The power-folk metal genre is more often then not an inevitable ball of cheese, for any band. Now don't get me wrong, I have no prejudice against the style. There are bands that pull it off effectively and convincingly, Wintersun being a perfect example, in my opinion. However, this output falls more within the cheese-ball arena, and there are far too many mediocre bands that sound almost exactly like this. However, even with that in consideration, there's some quality work in this album. Certainly an album in the spirit of Tolkien's work is one to check out.

From what I can tell from this work, Blind Guardian is generally more artistic and skilled at their craft than most of their power-folk counterparts. I really like the diverse and effective use of non-rock instruments, especially in the folk sections of the album, and some of the heavier power-metal sections as well. The overall composition has a good sense of detail. What's more there are a lot of good riffs, melodies, sound-effects, etc., and a decent coherent lyrical concept that helps the album hold its own in. I'm sure a read of the Silmarillion and how the lyrics are musically conveyed would be a fascinating study. There are some solid tracks on here as well, Eldar (that pianist has some chops!) and Blood Tears are my favorites, and A Dark Passage was a great ending song.

Quality of craft is certainly less often the case in the all-out power-metal sections of fast rhythm-guitar strumming, fast sweeping scale runs, stereotypical cutting guitar tone, and double-bass madness that sound exactly like every other power-metal band out there (Nom the Wise a perfect example). I also really dislike the vocalist, he has little to no subtly in his singing, even in the soft folk sections. He's either a growling orc or a nasally over-forced minstrel, and as Prog-Leviathan pointed out, you can pretty much hear him switch between the two like an on-off button. And his vocal track could've used some reverberation, it sounds a bit awkward sometimes as naked as it is. Sometimes the effects are used just to be there and add to the cheesiness, as in Noldor (Death Winter Reigns).
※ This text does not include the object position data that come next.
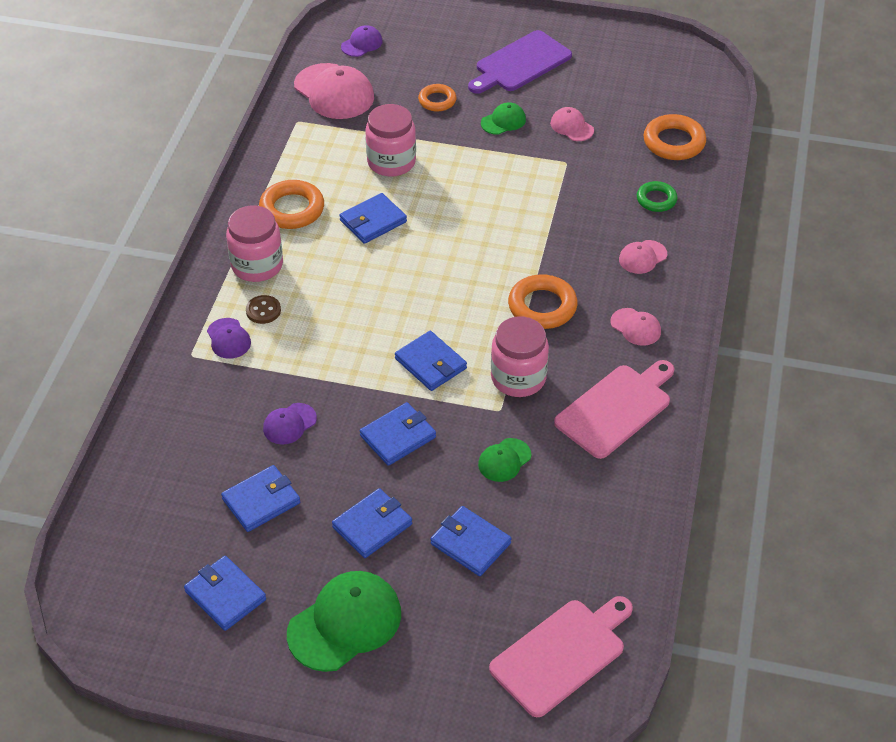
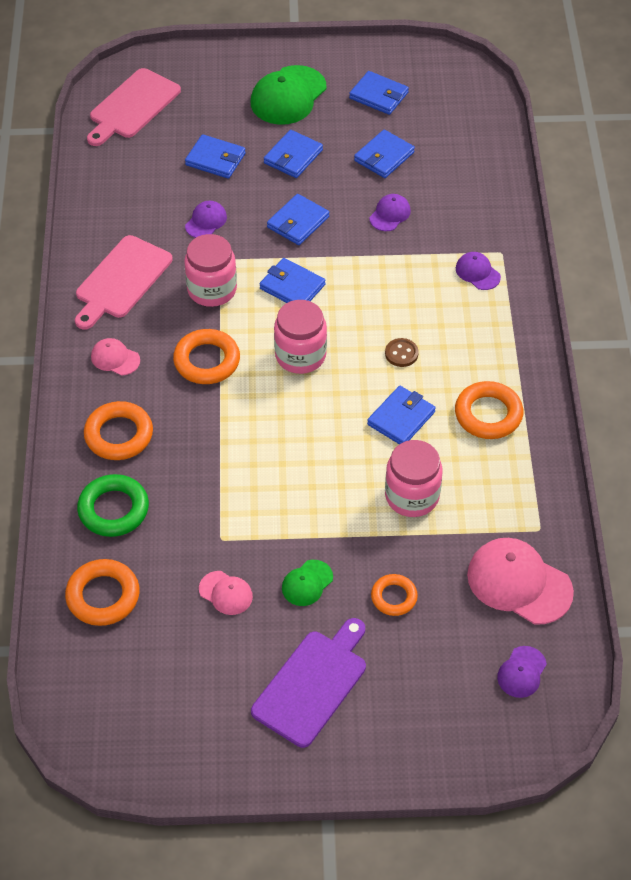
camera: 165 degrees right, 5 degrees up
(257, 265) = (490, 346): pink jar -> pink jar (300, 355)
(263, 311) = (461, 304): brown button -> brown button (401, 353)
(504, 460) = (206, 221): green cap -> purple cap
(642, 257) = (119, 435): pink cap -> orange ring
(656, 199) = (113, 509): green ring -> green ring, size x1.59

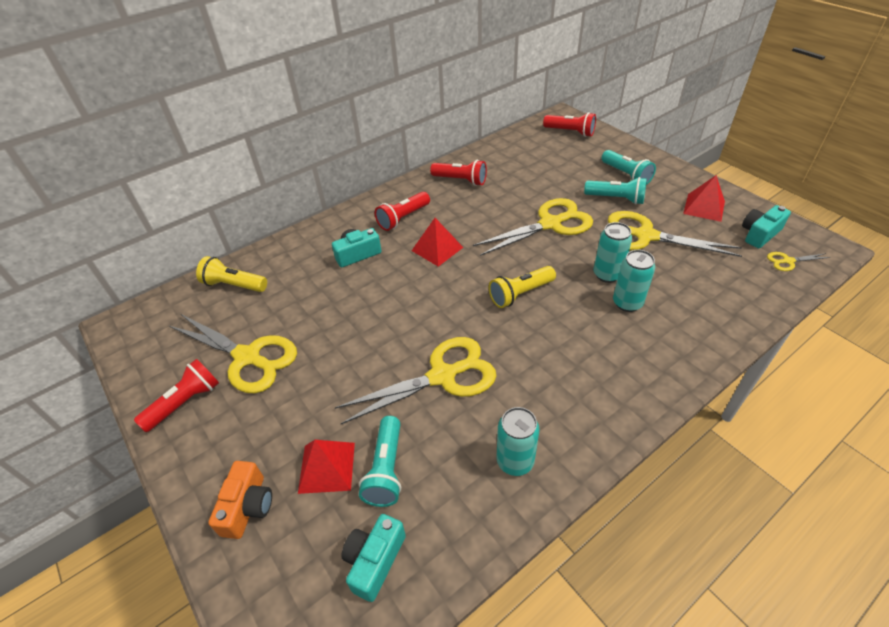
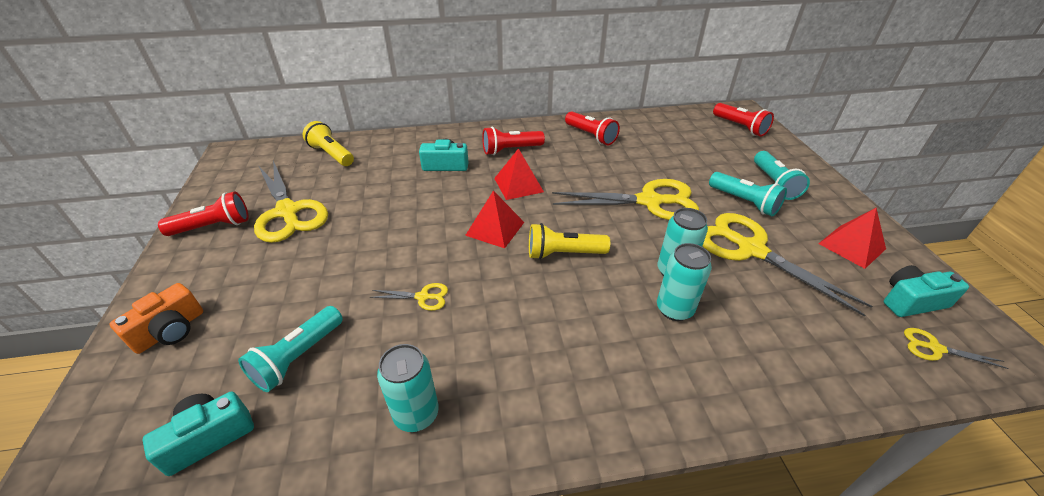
camera: 25 degrees right, 5 degrees down
(327, 467) = (256, 329): red pyramid -> red pyramid (495, 228)
(442, 376) = (422, 297): yellow scissors -> yellow scissors, size x0.44

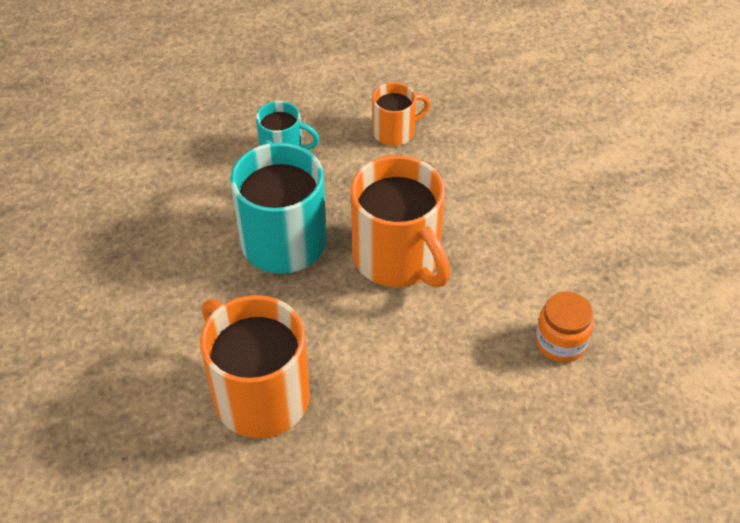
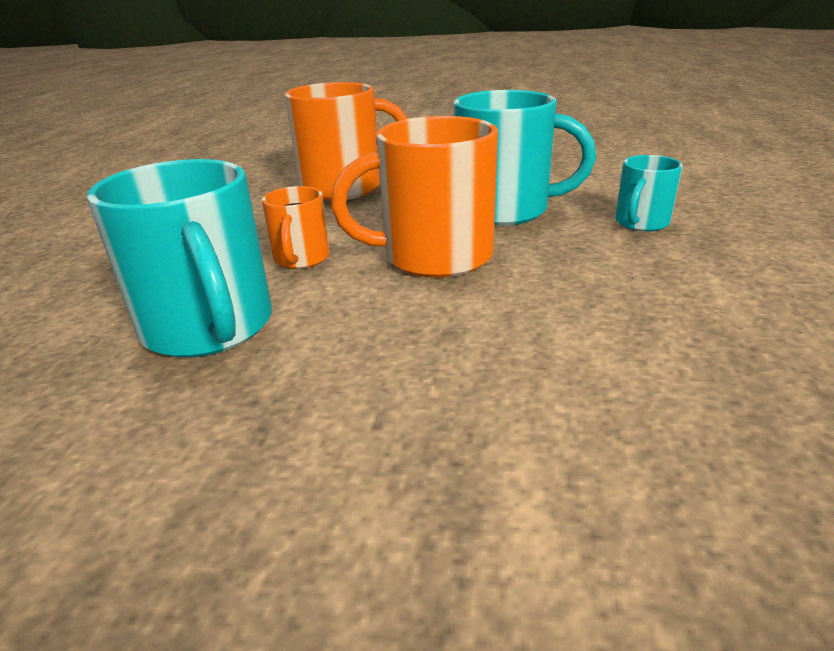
camera: 115 degrees right, 20 degrees down
(395, 131) = (668, 291): orange mug -> orange mug (301, 259)
(561, 342) = (210, 327): orange jar -> turquoise mug

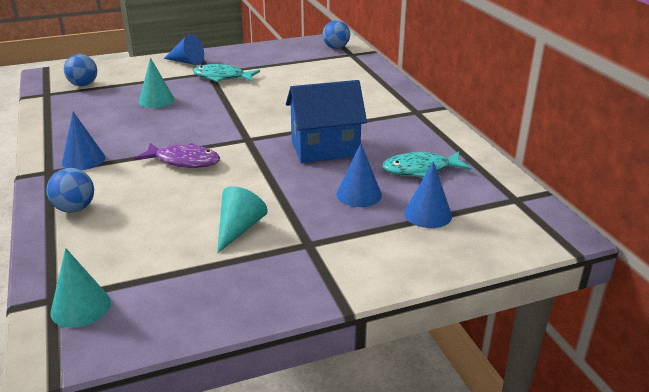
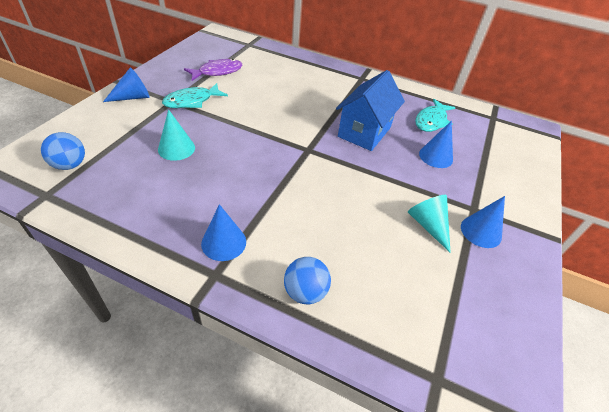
camera: 50 degrees left, 15 degrees up
(81, 307) = (463, 366): turquoise cone -> none
(184, 161) = (301, 194): purple fish -> purple fish (217, 72)
(336, 47) = (229, 42): blue ball -> none
(428, 214) = (482, 150): blue cone -> blue cone (481, 231)

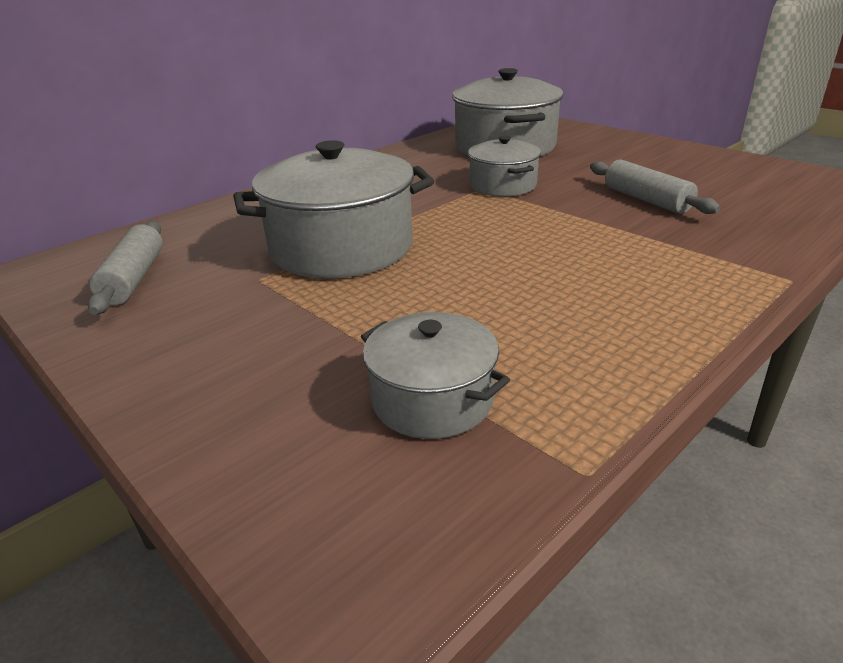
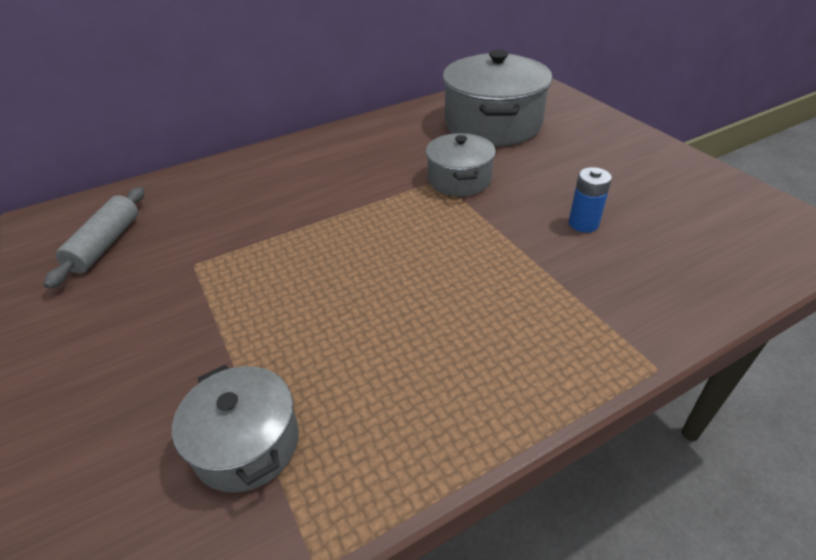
camera: 15 degrees right, 10 degrees up
(342, 247) = (277, 238): grey pot -> none
(646, 200) = (583, 223): grey rolling pin -> blue battery

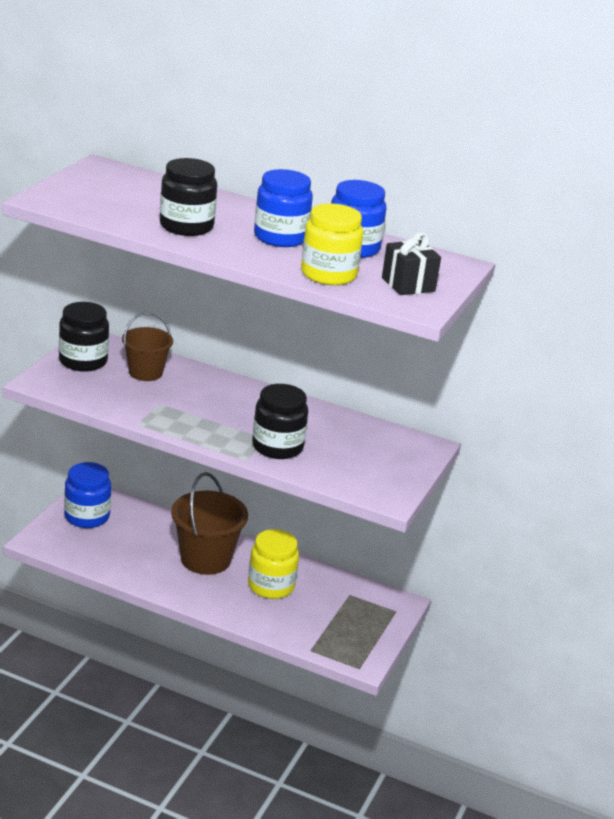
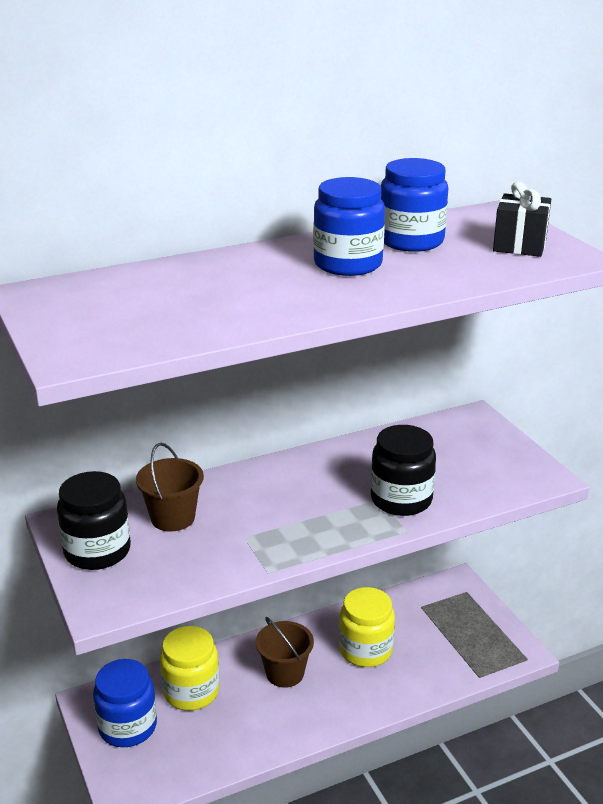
camera: 45 degrees left, 0 degrees up
(186, 226) = (261, 300): black jar -> none
(205, 559) = (285, 673): brown bucket -> brown bucket, size x0.64
(328, 274) = (462, 271): yellow jar -> yellow jar (191, 691)

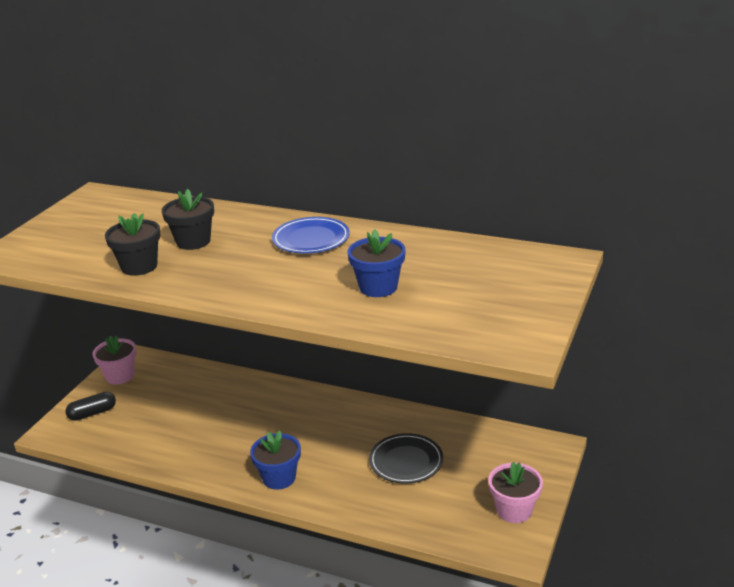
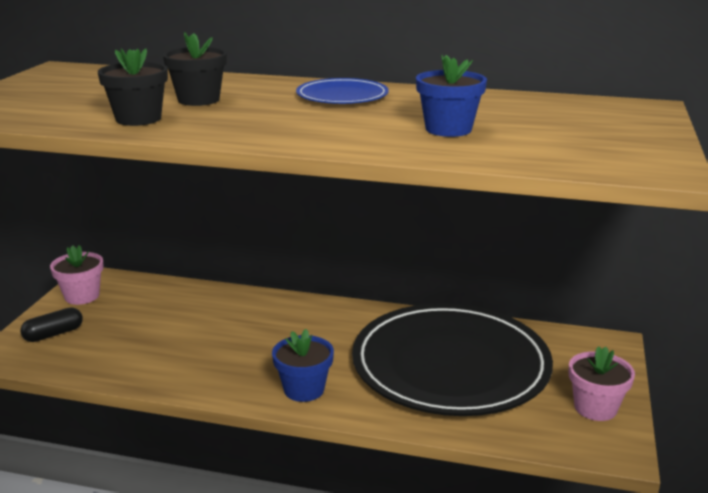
camera: 10 degrees left, 5 degrees down
(406, 461) = (450, 365): black plate -> black plate, size x2.25

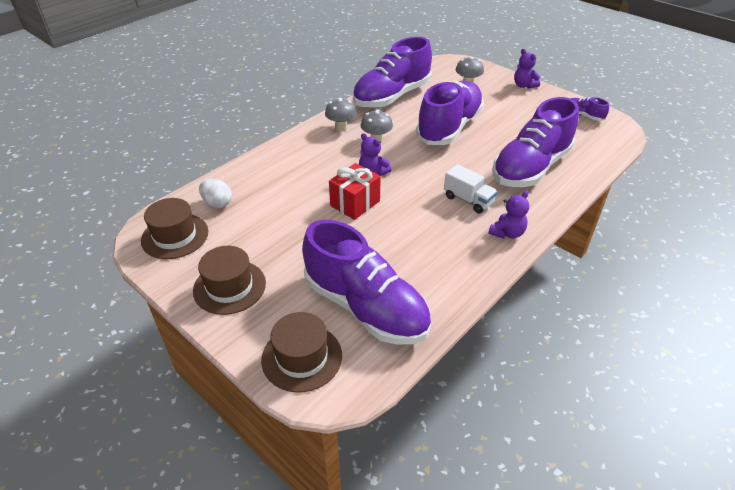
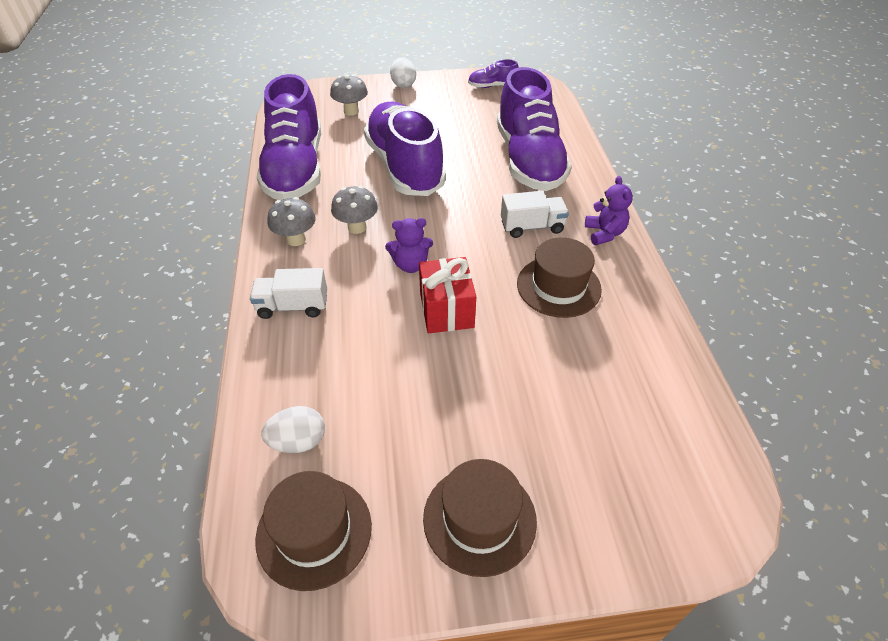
camera: 50 degrees left, 5 degrees up
(295, 153) = (293, 306): none -> white truck
(302, 357) = (659, 509): brown hat -> brown hat (558, 286)
(366, 307) = (622, 403): purple shoe -> none
(524, 85) = (403, 84): purple teddy bear -> white egg

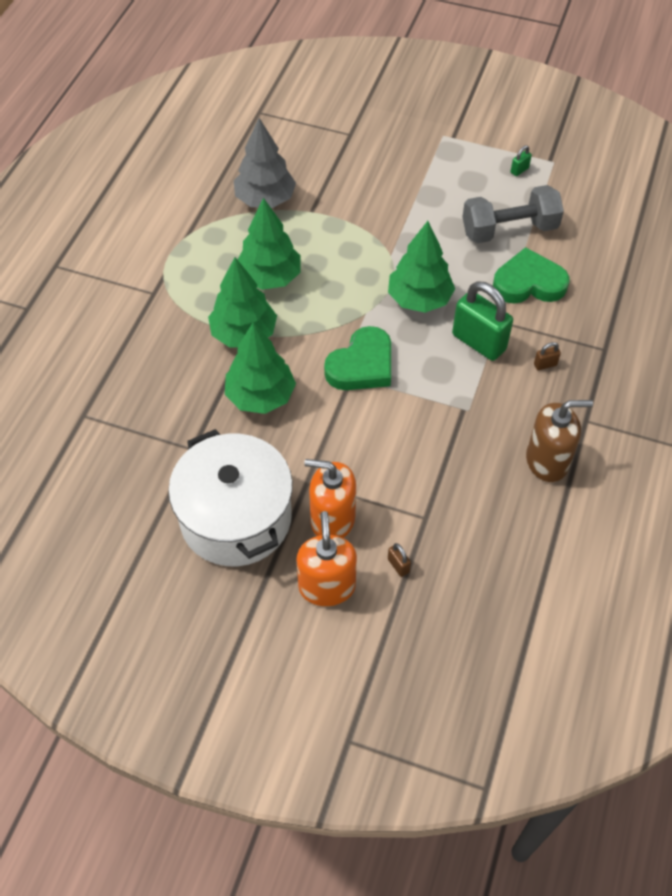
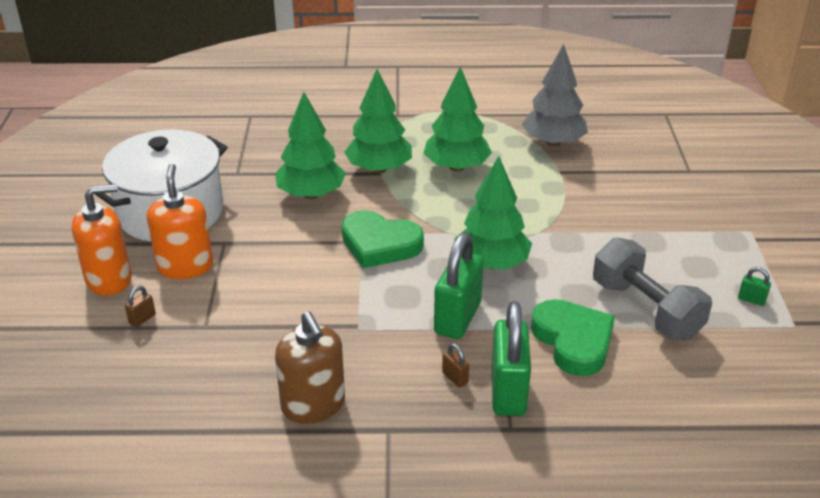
camera: 70 degrees right, 20 degrees down
(569, 338) = (508, 392): none -> green padlock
Basically this is an artistic album of (literally) Tolkien-ish power-folk metal, which ranges from convincing and great work to painfully unconvincing and mediocre (sometimes downright boring) composition. Some tracks are great, some are cheesy, some are boring. That sums up this album. If you're into the power-folk scene, this album is pretty much essential. Otherwise, there are thousands of albums that would be more worth your time. Get this if you're an avid Tolkien fan, I suppose.